Title: Dangerous Devotions
Author: AD Penhall
Genre: Crime
Publisher: Clan Destine Press
Published: 1st July 2023
Format: Paperback
Pages: 315
Price: $36.95
Synopsis: A beautiful city on a glittering harbour,
where not everything is tourist brochure perfect.
Sydney – where beauty is in the eye of the beholder
and where even the strangest desires can be met.
Blind barrister Tom Challinor’s plans for a well-earned week off are dashed by an attempted murder linked to a Sydney escort agency.
Sonya and her sassy friend Avril are employees in that niche-market agency where the workers are all people with disability: amputees, chair users, or people of short stature.
Their eager customers style themselves ‘devotees’.
As Tom investigates an underworld of desire, entitlement and exploitation, the menace of predatory passion clamps tight around Avril and Sonya, bizarrely mutilated dolls start turning up at a women’s refuge, and young women start to disappear.
The first in the Harbour City Mysteries, Dangerous Devotions is inclusive, subversive and enthralling. The debut crime novel by psychologist and disability advocate A D Penhall, is a riveting insight into the world of sex workers with niche specialties.
~*~
*This book was sent to me for review by Sisters in Crime*
Tom Challinor is a blind barrister in Sydney, keen for a break from his hectic work when he’s pulled into a case to investigate an attempted murder linked to an escort agency, but there’s more to the case than meets the eye. It is a niche-market agency – disabled sex workers – amputees, wheelchair users, or people of short stature whose customers call themselves ‘devotees’ – who also see people who dress up as disabled people, according to the author’s statement on the press release.

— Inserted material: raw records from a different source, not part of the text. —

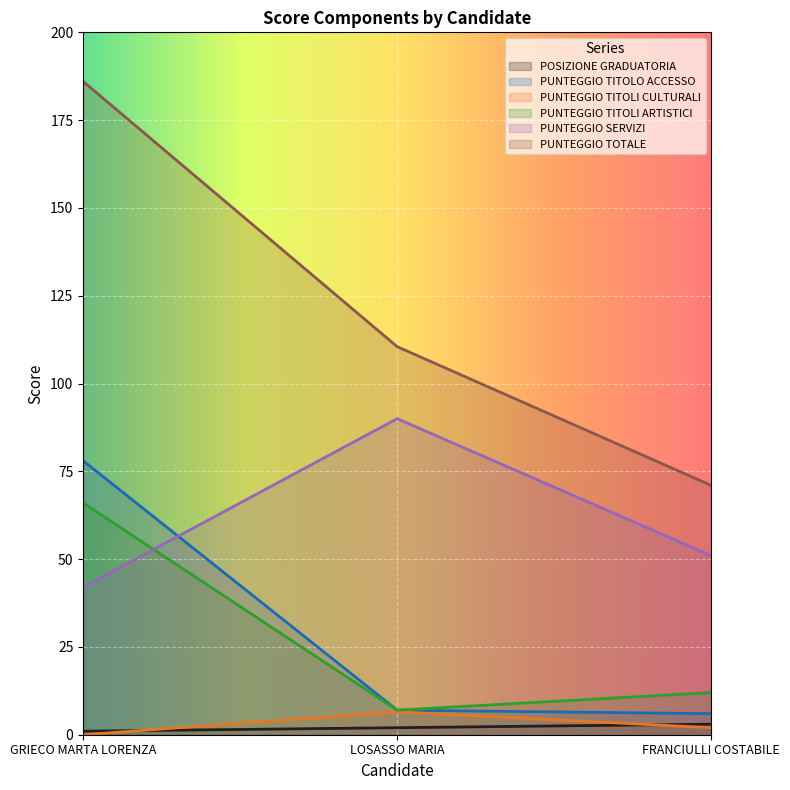

Is the value of PUNTEGGIO SERVIZI at GRIECO MARTA LORENZA greater than the value of POSIZIONE GRADUATORIA at FRANCIULLI COSTABILE?

Yes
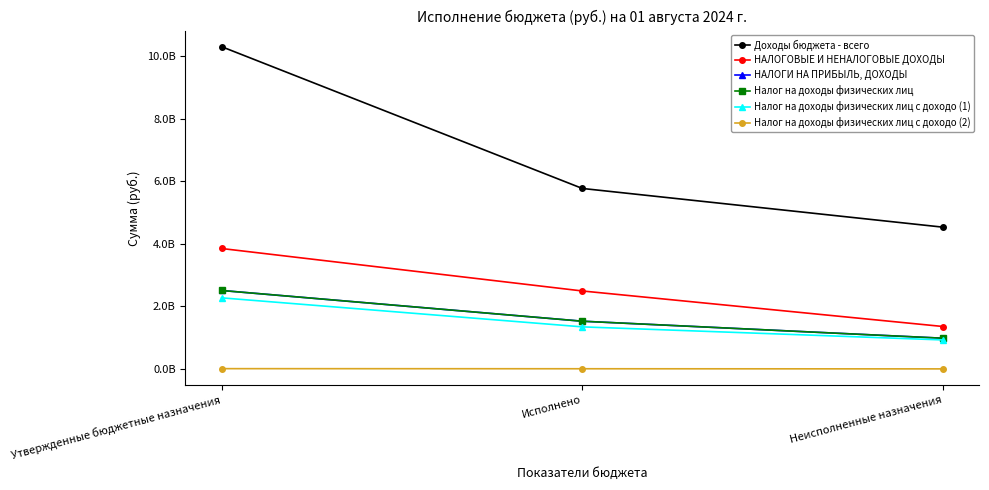

At which label does Налог на доходы физических лиц с доходо (1) reach its minimum?

Неисполненные назначения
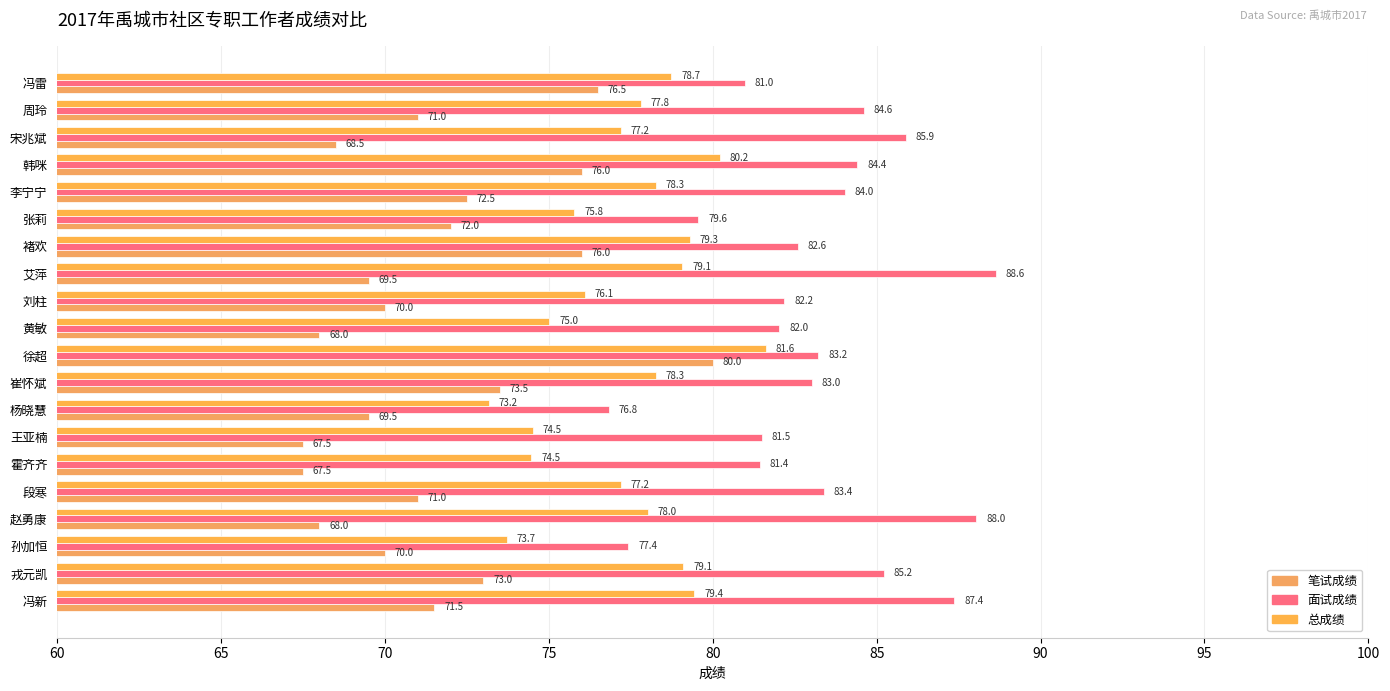

How many data points in 总成绩 are less than 78?

10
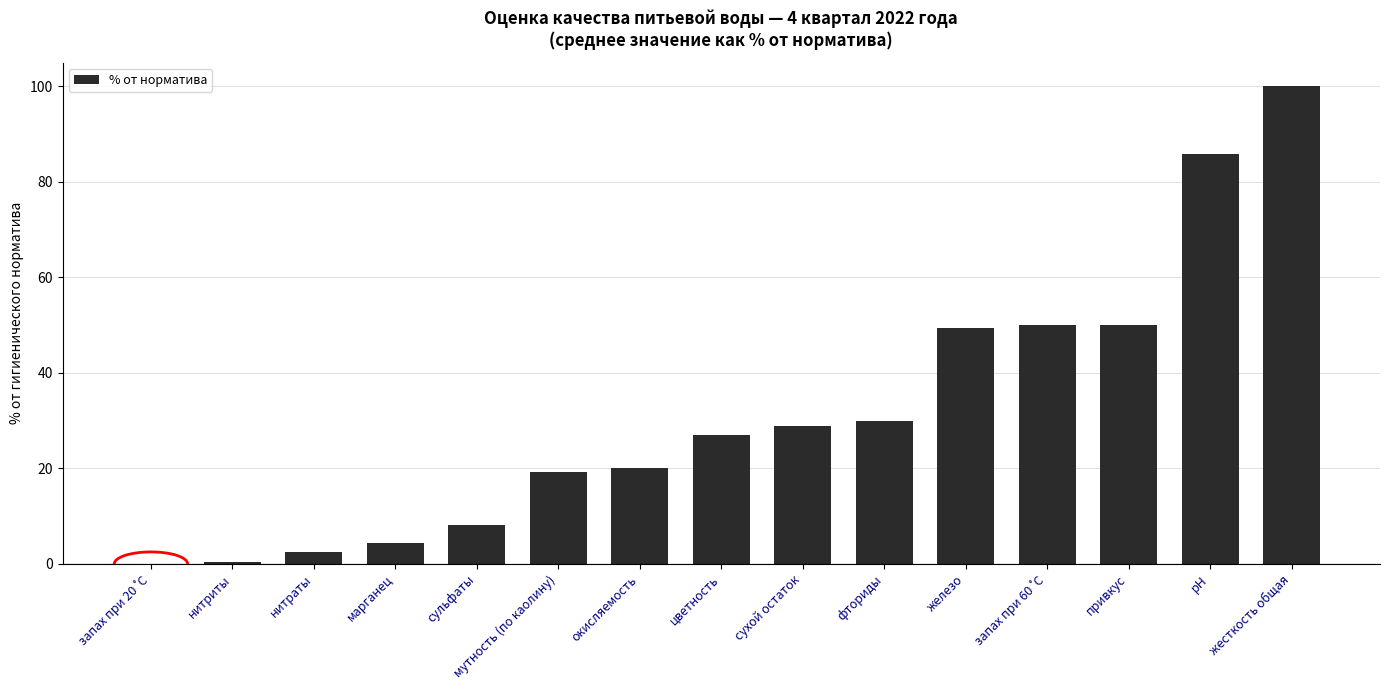

What is the ratio of the value at нитраты to the value at цветность?

0.1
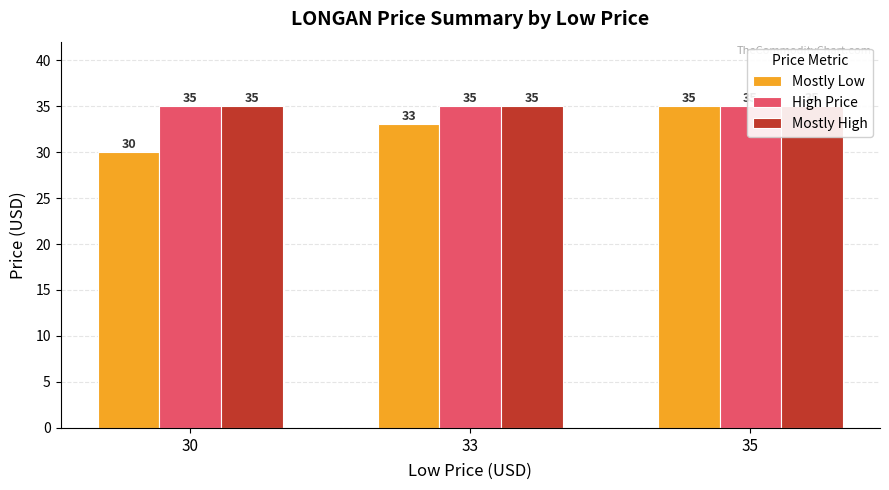

Between 35 and 33, which is larger?

35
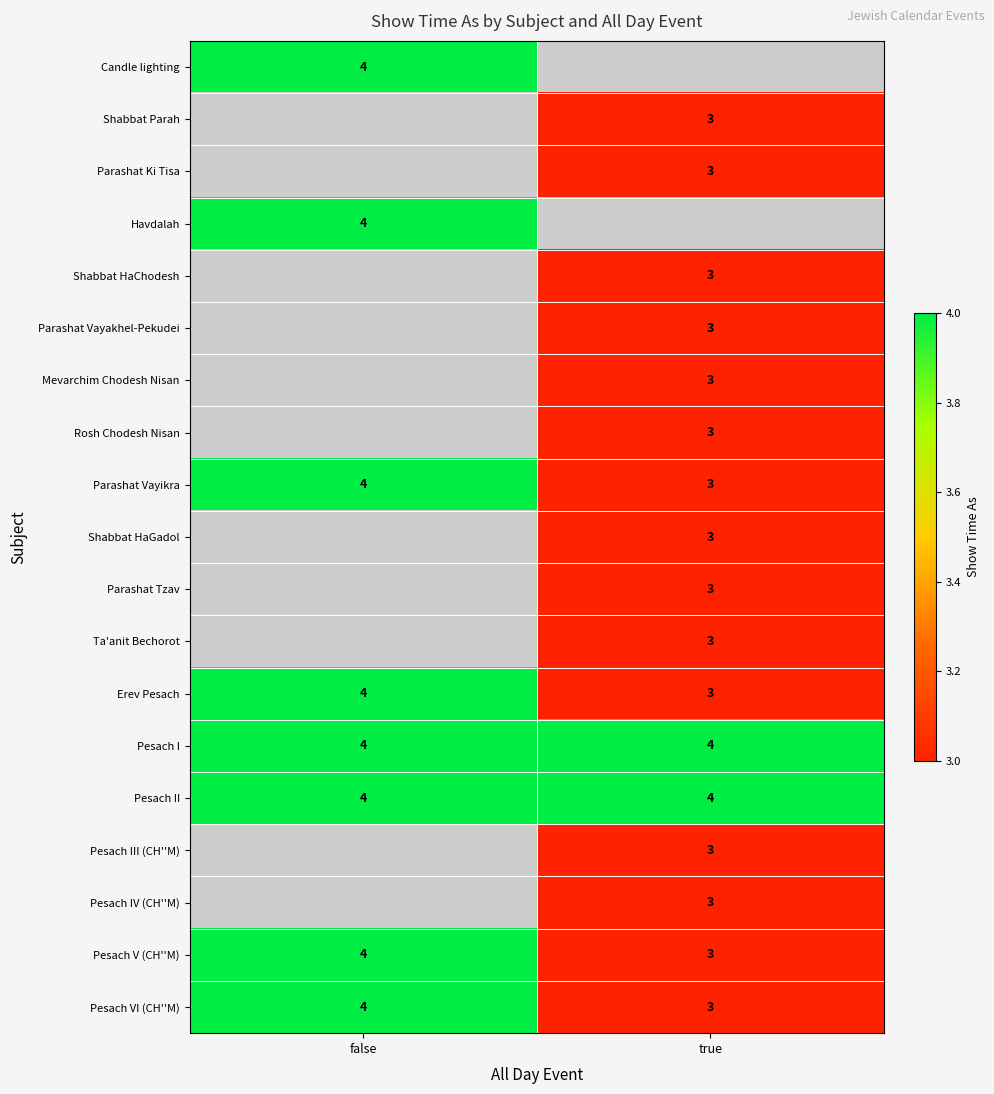

Which label corresponds to the largest value in the chart?

false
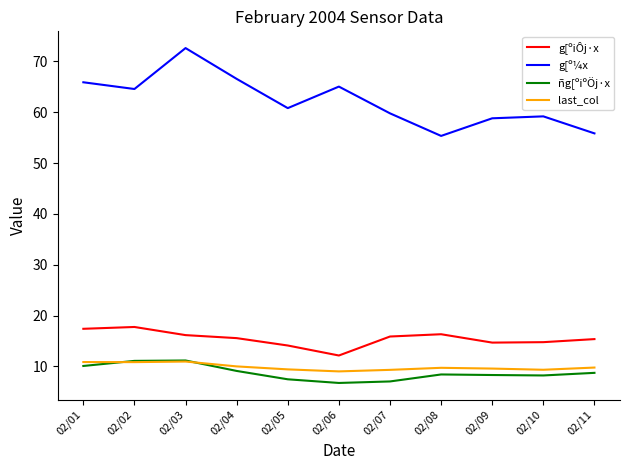

Rank the series at 02/11 from lowest to highest value.

ñg[ºiºÖj·x, last_col, g[ºiÔj·x, g[º¼x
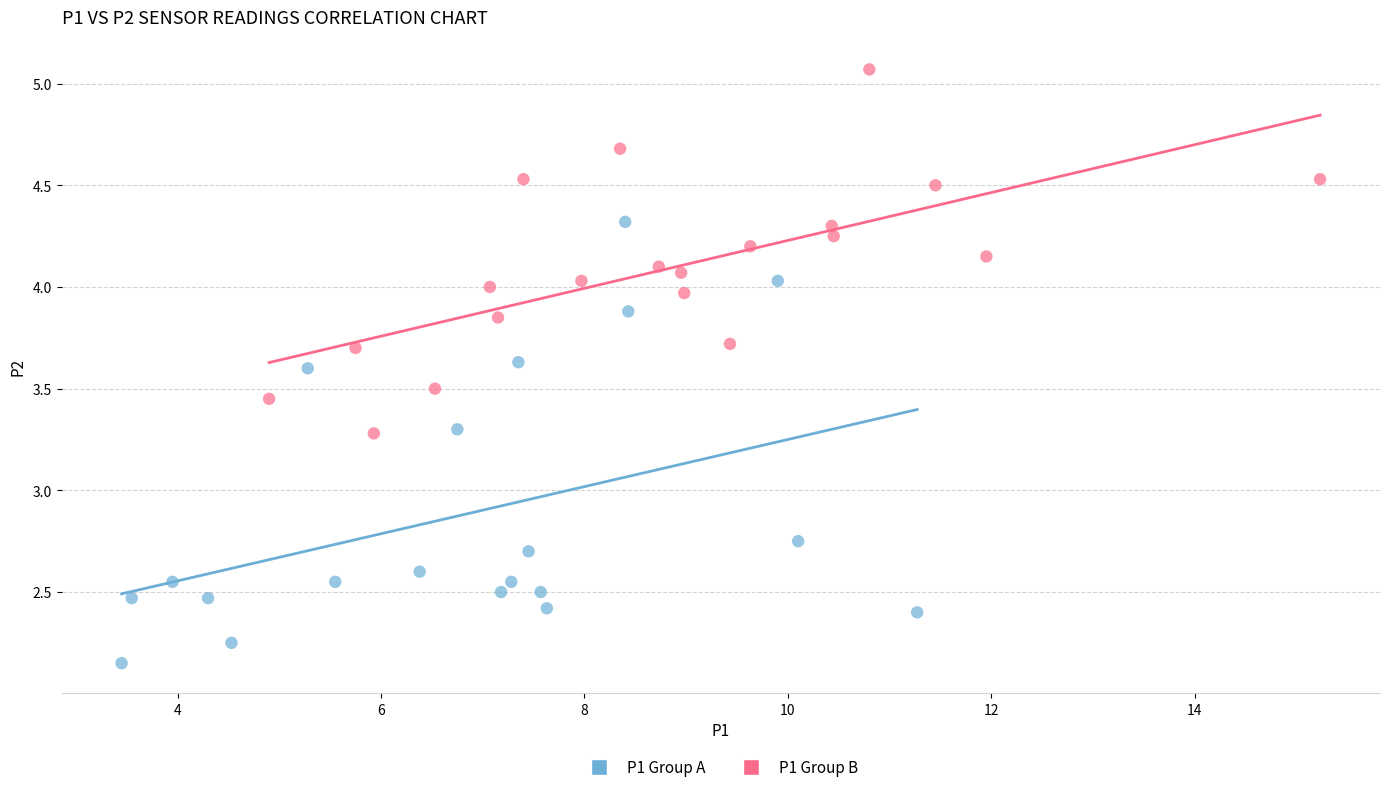

Which series contains the lowest Y value?

P1 Group A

And as Tom is drawn into the case by those he knows from his life and career, and those who are linked to the disability community, he uncovers deliveries of mutilated dolls to a women’s shelter as more and more disabled sex workers disappear – and Tom and his colleagues and friends start to wonder if the cases are linked, and if there is more to the events and cases than they know about.
At the same time, the stories of Avril and Sonya, disabled sex workers from Lebanon, Warren, Tom’s friend, and Ian, a carer in a disabled group home come together with a range of other peripheral characters – Julia, Clare, Tom’s ex, and a multitude of other people who have links to the disabled community to help tell the story and create divergent avenues for the story to head down. Each one has different attitudes and understandings of disability. Avril, Sonya, and Tom are the key disabled characters who drive much if the narrative, showing that there is a spectrum of disability and what disabled people can do and want to do, what they do with the agency they have. In stark comparison, are characters like Warren and Ian who aren’t that sympathetic to disabled people but they’re not the kind of people who’d be violent – they have a keen sense of justice and underneath, I did feel like they cared about disabled people in their care, even if their exteriors didn’t always show this. Julia represented the character with conflicting feelings about it all, whose story is revealed slowly and carefully throughout the novel.
Dangerous Devotions reveals a range of attitudes to disability and disabled people and explores a dark world that tries to take advantage of them and deny them agency. These attitudes are the ones that much of society has about disabled people – the assumptions about what disabled can and can’t do, or should and shouldn’t do permeate the story, driving the narrative on one side, whilst also showing that disabled people can participate in a range of activities as long as things are made accessible for them, and that every disabled person will interact with the world differently. At the same time, it advocates for giving disabled people support and choice – to let them decide what they want to do but also acknowledging when they need help. And it also shows that there will always be negative attitudes towards disabled people, but books like this show that these stereotypes and assumptions are not true and shouldn’t be used to make decisions for disabled people.
In terms of the mystery, it was well-thought out and executed, and moving through a few different perspectives allowed the tension and mystery to grow and expand, and the little clues dropped at times seemed innocuous, until Tom and Julia started putting things together throughout the novel. As characters who were not police, this made the story interesting – because they had to work within different parameters and work with the information they could get. It was a really interesting book that showed a different side to many places in Sydney – a darker side, a side that perhaps not many people think about or know about. I think this book starts off slowly but then it starts to pick up – the tension needs to grow to make the plot work, and it was done exceptionally well – I got to a point where I found myself reading as much in one sitting as possible to find out what happens. It is that kind of book – and I hope crime fiction lovers will enjoy it.